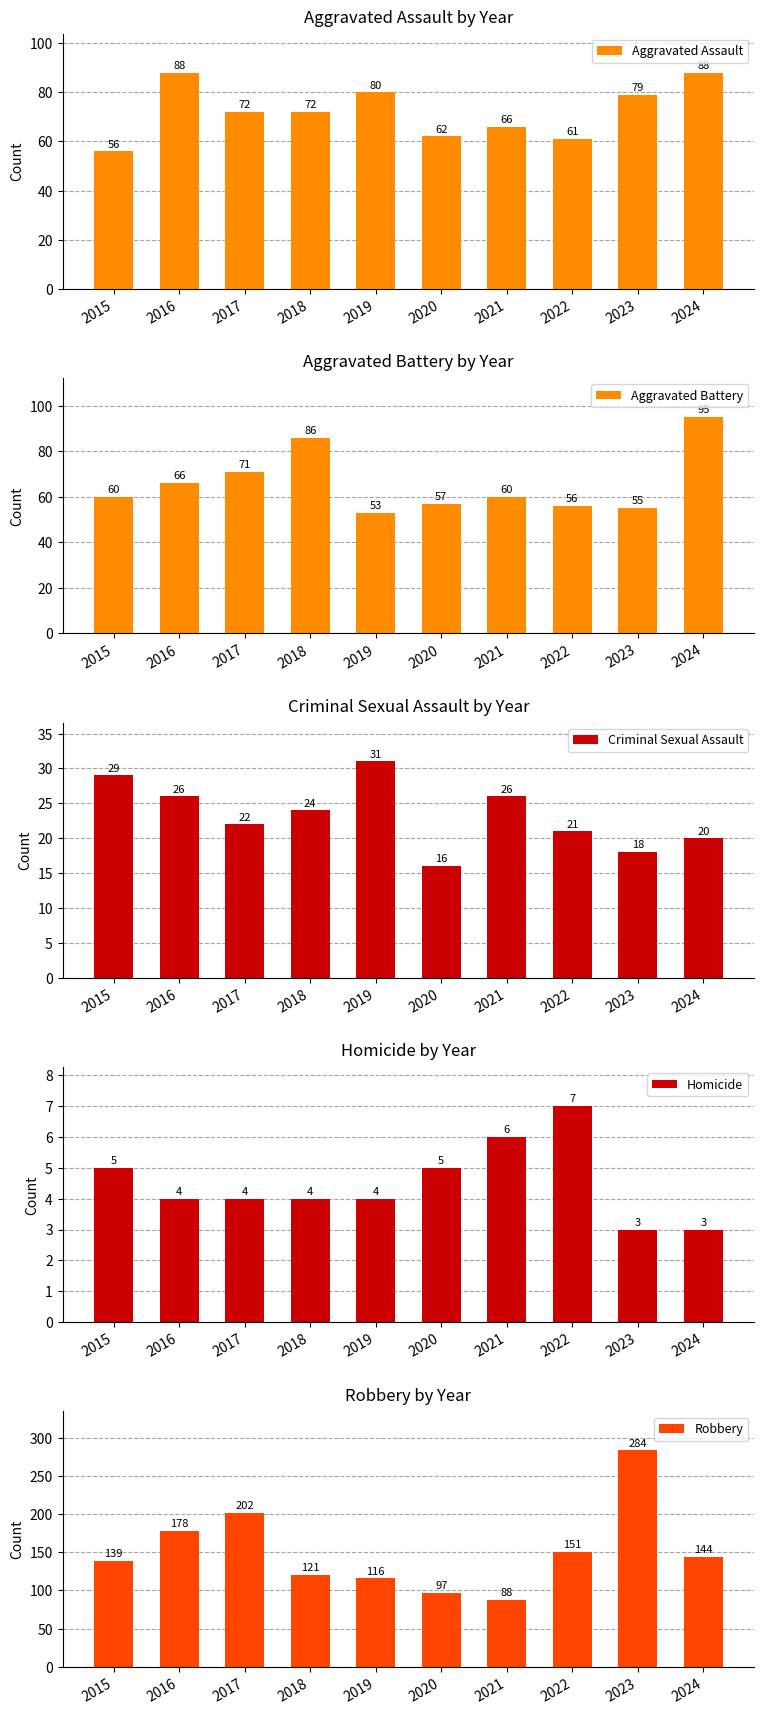

What is the sum of all Aggravated Assault values?

724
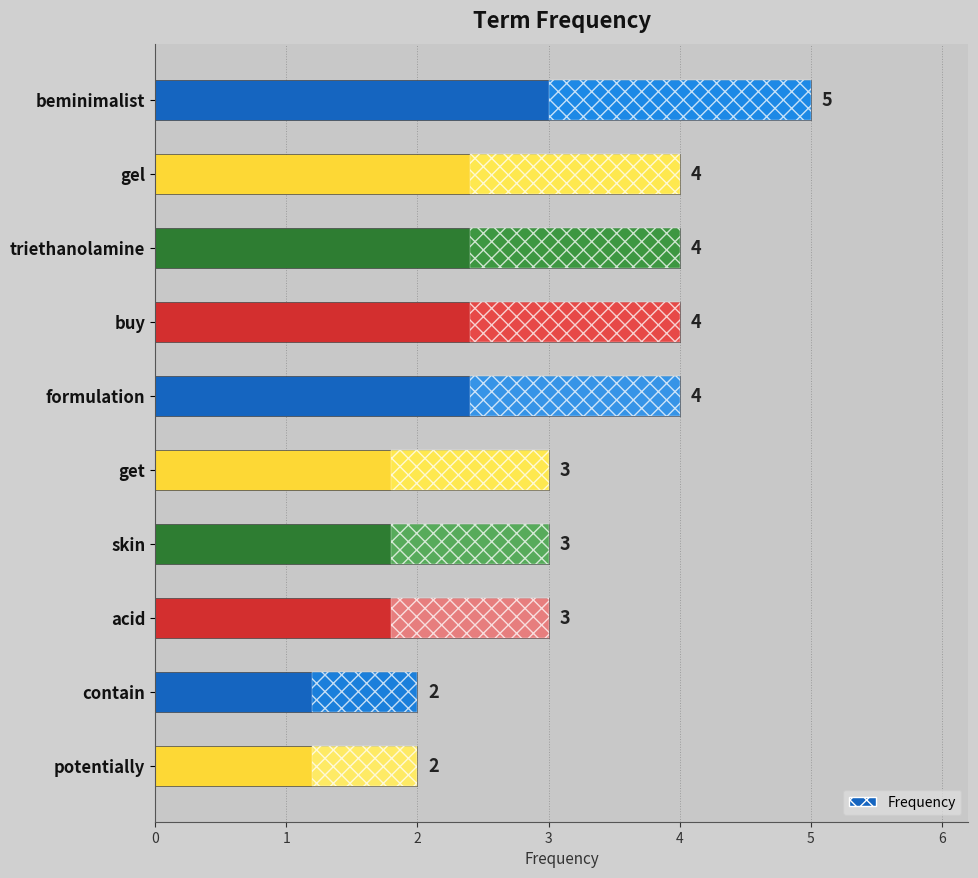

True or false: the data shows 2 at gel.

False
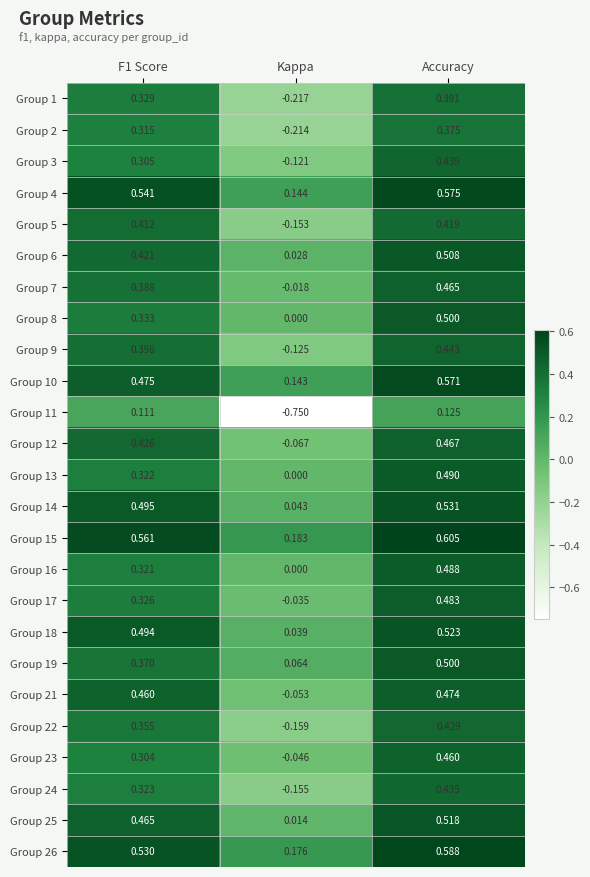

At which category is the sum across all series the highest?

Accuracy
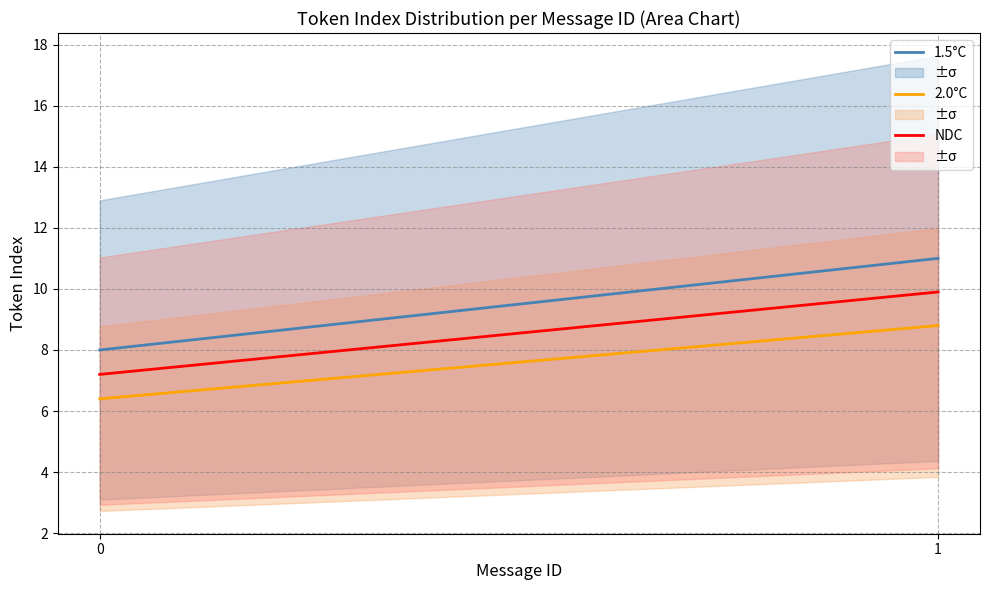

The 2.0°C series shows 3.6 at 1. True or false?

False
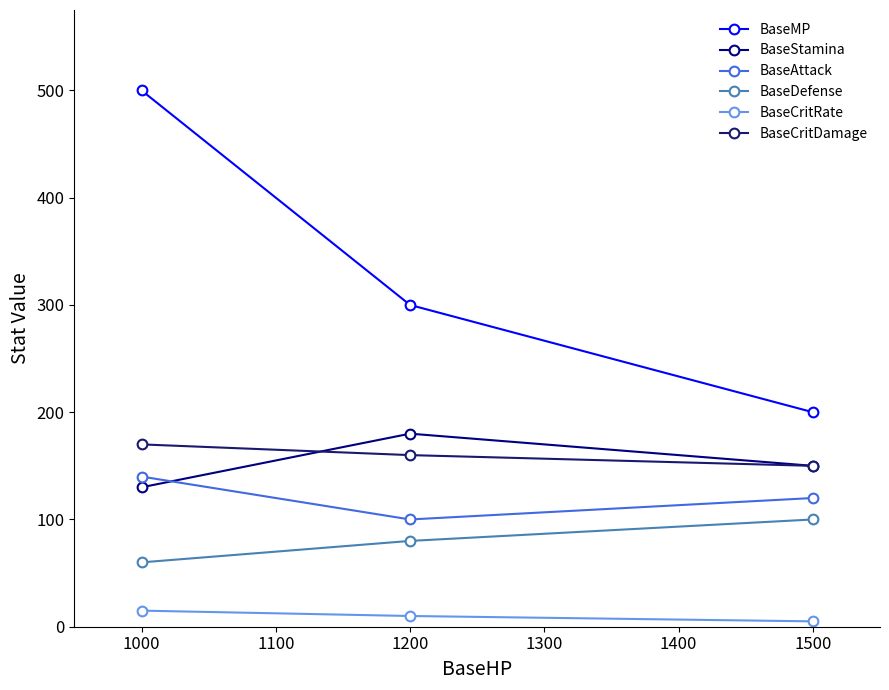

Reading left to right, list all the values displayed in this chart.

BaseMP: 1000=500	1200=300	1500=200
BaseStamina: 1000=130	1200=180	1500=150
BaseAttack: 1000=140	1200=100	1500=120
BaseDefense: 1000=60	1200=80	1500=100
BaseCritRate: 1000=15	1200=10	1500=5
BaseCritDamage: 1000=170	1200=160	1500=150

---

**Job:**
Turn the entries into a Markdown table with the columns Row and Text. Put each nonblank line in its own row, numbered consecutively, and leave out the pictures.

**Finished task:**
| Row | Text |
|---|---|
| 1 | What is the sum of all Aggravated Assault values? |
| 2 | 724 |
| 3 | True or false: the data shows 2 at gel. |
| 4 | False |
| 5 | At which category is the sum across all series the highest? |
| 6 | Accuracy |
| 7 | The 2.0°C series shows 3.6 at 1. True or false? |
| 8 | False |
| 9 | Reading left to right, list all the values displayed in this chart. |
| 10 | BaseMP: 1000=500	1200=300	1500=200 |
| 11 | BaseStamina: 1000=130	1200=180	1500=150 |
| 12 | BaseAttack: 1000=140	1200=100	1500=120 |
| 13 | BaseDefense: 1000=60	1200=80	1500=100 |
| 14 | BaseCritRate: 1000=15	1200=10	1500=5 |
| 15 | BaseCritDamage: 1000=170	1200=160	1500=150 |